▸ SUPPLIED INFORMATION

- - -

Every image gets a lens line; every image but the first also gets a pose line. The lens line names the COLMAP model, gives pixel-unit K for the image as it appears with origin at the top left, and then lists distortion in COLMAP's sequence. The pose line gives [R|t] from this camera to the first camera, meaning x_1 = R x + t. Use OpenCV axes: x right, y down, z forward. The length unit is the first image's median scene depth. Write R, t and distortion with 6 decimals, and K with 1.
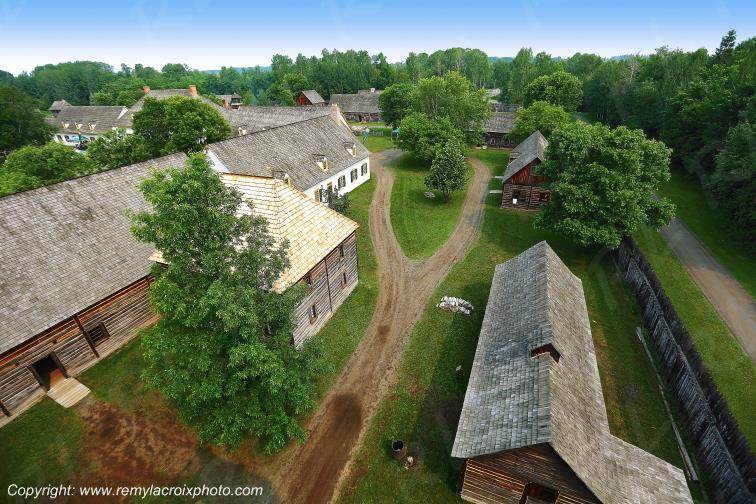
lens RADIAL K [[342.2, 0, 378.0], [0, 342.2, 252.0], [0, 0, 1]] dist [-0.043080, 0.012794]
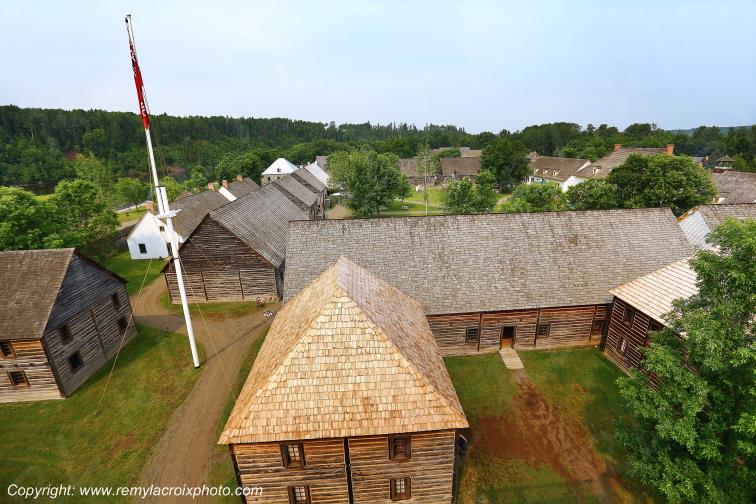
lens RADIAL K [[342.2, 0, 378.0], [0, 342.2, 252.0], [0, 0, 1]] dist [-0.043080, 0.012794]
pose [[0.445019, 0.284515, -0.849122, -0.115996], [-0.407867, 0.908529, 0.090660, 0.103973], [0.797247, 0.305983, 0.520358, -0.195623]]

- - -

▸ DIRECTIONS
Reproduce every line of the material above verbatim, leaving the pictures out of your answer.

▸ RESPONSE TO THE EXERCISE
Every image gets a lens line; every image but the first also gets a pose line. The lens line names the COLMAP model, gives pixel-unit K for the image as it appears with origin at the top left, and then lists distortion in COLMAP's sequence. The pose line gives [R|t] from this camera to the first camera, meaning x_1 = R x + t. Use OpenCV axes: x right, y down, z forward. The length unit is the first image's median scene depth. Write R, t and distortion with 6 decimals, and K with 1.
lens RADIAL K [[342.2, 0, 378.0], [0, 342.2, 252.0], [0, 0, 1]] dist [-0.043080, 0.012794]
lens RADIAL K [[342.2, 0, 378.0], [0, 342.2, 252.0], [0, 0, 1]] dist [-0.043080, 0.012794]
pose [[0.445019, 0.284515, -0.849122, -0.115996], [-0.407867, 0.908529, 0.090660, 0.103973], [0.797247, 0.305983, 0.520358, -0.195623]]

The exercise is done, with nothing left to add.